[Electronic design files]
=== Begin Enclosure ===

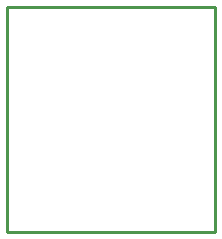
<source format=gko>
G04 Layer: BoardOutlineLayer*
G04 EasyEDA v6.5.9, 2022-07-20 11:51:06*
G04 f1700a5533a94dbab9b25466b2df9886,20d39a695127413eb41274384cfbb926,10*
G04 Gerber Generator version 0.2*
G04 Scale: 100 percent, Rotated: No, Reflected: No *
G04 Dimensions in millimeters *
G04 leading zeros omitted , absolute positions ,4 integer and 5 decimal *
%FSLAX45Y45*%
%MOMM*%

%ADD10C,0.2540*%
D10*
X700023Y8999981D02*
G01*
X2463800Y8999981D01*
X2463800Y7099300D01*
X700023Y7099300D01*
X700023Y8999981D01*

%LPD*%
M02*

</source>
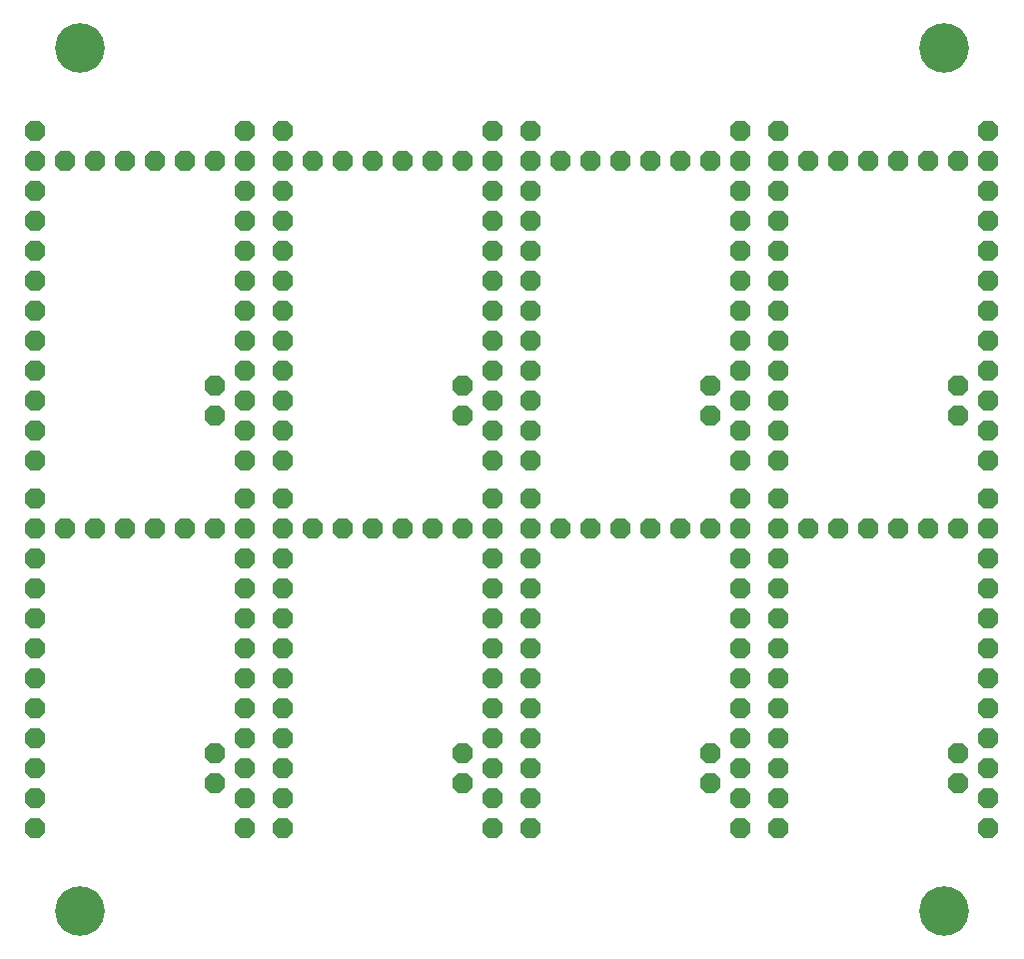
<source format=gbs>
G75*
%MOIN*%
%OFA0B0*%
%FSLAX24Y24*%
%IPPOS*%
%LPD*%
%AMOC8*
5,1,8,0,0,1.08239X$1,22.5*
%
%ADD10C,0.1655*%
%ADD11OC8,0.0671*%
D10*
X006685Y006405D03*
X035503Y006405D03*
X035503Y035224D03*
X006685Y035224D03*
D11*
X005192Y032456D03*
X005192Y031456D03*
X006192Y031456D03*
X007192Y031456D03*
X008192Y031456D03*
X009192Y031456D03*
X010192Y031456D03*
X011192Y031456D03*
X012192Y031456D03*
X012192Y032456D03*
X013460Y032456D03*
X013460Y031456D03*
X013460Y030456D03*
X013460Y029456D03*
X013460Y028456D03*
X013460Y027456D03*
X013460Y026456D03*
X013460Y025456D03*
X013460Y024456D03*
X013460Y023456D03*
X013460Y022456D03*
X013460Y021456D03*
X012192Y021456D03*
X012192Y022456D03*
X012192Y023456D03*
X012192Y024456D03*
X012192Y025456D03*
X012192Y026456D03*
X012192Y027456D03*
X012192Y028456D03*
X012192Y029456D03*
X012192Y030456D03*
X014460Y031456D03*
X015460Y031456D03*
X016460Y031456D03*
X017460Y031456D03*
X018460Y031456D03*
X019460Y031456D03*
X020460Y031456D03*
X020460Y032456D03*
X021728Y032456D03*
X021728Y031456D03*
X021728Y030456D03*
X021728Y029456D03*
X021728Y028456D03*
X021728Y027456D03*
X021728Y026456D03*
X021728Y025456D03*
X021728Y024456D03*
X021728Y023456D03*
X021728Y022456D03*
X021728Y021456D03*
X020460Y021456D03*
X020460Y022456D03*
X020460Y023456D03*
X020460Y024456D03*
X020460Y025456D03*
X020460Y026456D03*
X020460Y027456D03*
X020460Y028456D03*
X020460Y029456D03*
X020460Y030456D03*
X022728Y031456D03*
X023728Y031456D03*
X024728Y031456D03*
X025728Y031456D03*
X026728Y031456D03*
X027728Y031456D03*
X028728Y031456D03*
X028728Y032456D03*
X029996Y032456D03*
X029996Y031456D03*
X030996Y031456D03*
X031996Y031456D03*
X032996Y031456D03*
X033996Y031456D03*
X034996Y031456D03*
X035996Y031456D03*
X036996Y031456D03*
X036996Y032456D03*
X036996Y030456D03*
X036996Y029456D03*
X036996Y028456D03*
X036996Y027456D03*
X036996Y026456D03*
X036996Y025456D03*
X036996Y024456D03*
X035996Y023956D03*
X036996Y023456D03*
X036996Y022456D03*
X035996Y022956D03*
X036996Y021456D03*
X036996Y020173D03*
X036996Y019173D03*
X035996Y019173D03*
X034996Y019173D03*
X033996Y019173D03*
X032996Y019173D03*
X031996Y019173D03*
X030996Y019173D03*
X029996Y019173D03*
X029996Y020173D03*
X028728Y020173D03*
X028728Y019173D03*
X027728Y019173D03*
X026728Y019173D03*
X025728Y019173D03*
X024728Y019173D03*
X023728Y019173D03*
X022728Y019173D03*
X021728Y019173D03*
X021728Y020173D03*
X020460Y020173D03*
X020460Y019173D03*
X019460Y019173D03*
X018460Y019173D03*
X017460Y019173D03*
X016460Y019173D03*
X015460Y019173D03*
X014460Y019173D03*
X013460Y019173D03*
X013460Y020173D03*
X012192Y020173D03*
X012192Y019173D03*
X011192Y019173D03*
X010192Y019173D03*
X009192Y019173D03*
X008192Y019173D03*
X007192Y019173D03*
X006192Y019173D03*
X005192Y019173D03*
X005192Y020173D03*
X005192Y021456D03*
X005192Y022456D03*
X005192Y023456D03*
X005192Y024456D03*
X005192Y025456D03*
X005192Y026456D03*
X005192Y027456D03*
X005192Y028456D03*
X005192Y029456D03*
X005192Y030456D03*
X011192Y023956D03*
X011192Y022956D03*
X012192Y018173D03*
X012192Y017173D03*
X012192Y016173D03*
X012192Y015173D03*
X012192Y014173D03*
X012192Y013173D03*
X012192Y012173D03*
X012192Y011173D03*
X012192Y010173D03*
X012192Y009173D03*
X013460Y009173D03*
X013460Y010173D03*
X013460Y011173D03*
X013460Y012173D03*
X013460Y013173D03*
X013460Y014173D03*
X013460Y015173D03*
X013460Y016173D03*
X013460Y017173D03*
X013460Y018173D03*
X019460Y022956D03*
X019460Y023956D03*
X020460Y018173D03*
X020460Y017173D03*
X020460Y016173D03*
X020460Y015173D03*
X020460Y014173D03*
X020460Y013173D03*
X020460Y012173D03*
X020460Y011173D03*
X020460Y010173D03*
X020460Y009173D03*
X021728Y009173D03*
X021728Y010173D03*
X021728Y011173D03*
X021728Y012173D03*
X021728Y013173D03*
X021728Y014173D03*
X021728Y015173D03*
X021728Y016173D03*
X021728Y017173D03*
X021728Y018173D03*
X027728Y022956D03*
X027728Y023956D03*
X028728Y023456D03*
X028728Y022456D03*
X028728Y021456D03*
X029996Y021456D03*
X029996Y022456D03*
X029996Y023456D03*
X029996Y024456D03*
X029996Y025456D03*
X029996Y026456D03*
X029996Y027456D03*
X029996Y028456D03*
X029996Y029456D03*
X029996Y030456D03*
X028728Y030456D03*
X028728Y029456D03*
X028728Y028456D03*
X028728Y027456D03*
X028728Y026456D03*
X028728Y025456D03*
X028728Y024456D03*
X028728Y018173D03*
X028728Y017173D03*
X028728Y016173D03*
X028728Y015173D03*
X028728Y014173D03*
X028728Y013173D03*
X028728Y012173D03*
X028728Y011173D03*
X028728Y010173D03*
X028728Y009173D03*
X029996Y009173D03*
X029996Y010173D03*
X029996Y011173D03*
X029996Y012173D03*
X029996Y013173D03*
X029996Y014173D03*
X029996Y015173D03*
X029996Y016173D03*
X029996Y017173D03*
X029996Y018173D03*
X027728Y011673D03*
X027728Y010673D03*
X019460Y010673D03*
X019460Y011673D03*
X011192Y011673D03*
X011192Y010673D03*
X005192Y011173D03*
X005192Y010173D03*
X005192Y009173D03*
X005192Y012173D03*
X005192Y013173D03*
X005192Y014173D03*
X005192Y015173D03*
X005192Y016173D03*
X005192Y017173D03*
X005192Y018173D03*
X035996Y011673D03*
X036996Y012173D03*
X036996Y013173D03*
X036996Y014173D03*
X036996Y015173D03*
X036996Y016173D03*
X036996Y017173D03*
X036996Y018173D03*
X036996Y011173D03*
X036996Y010173D03*
X035996Y010673D03*
X036996Y009173D03*
M02*

</source>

=== End Enclosure ===

▶ **Task requirements**
Looking at the entries above, work out how many lines contain the word "format", then reply with only that figure.

▶ **Exercise answer**
2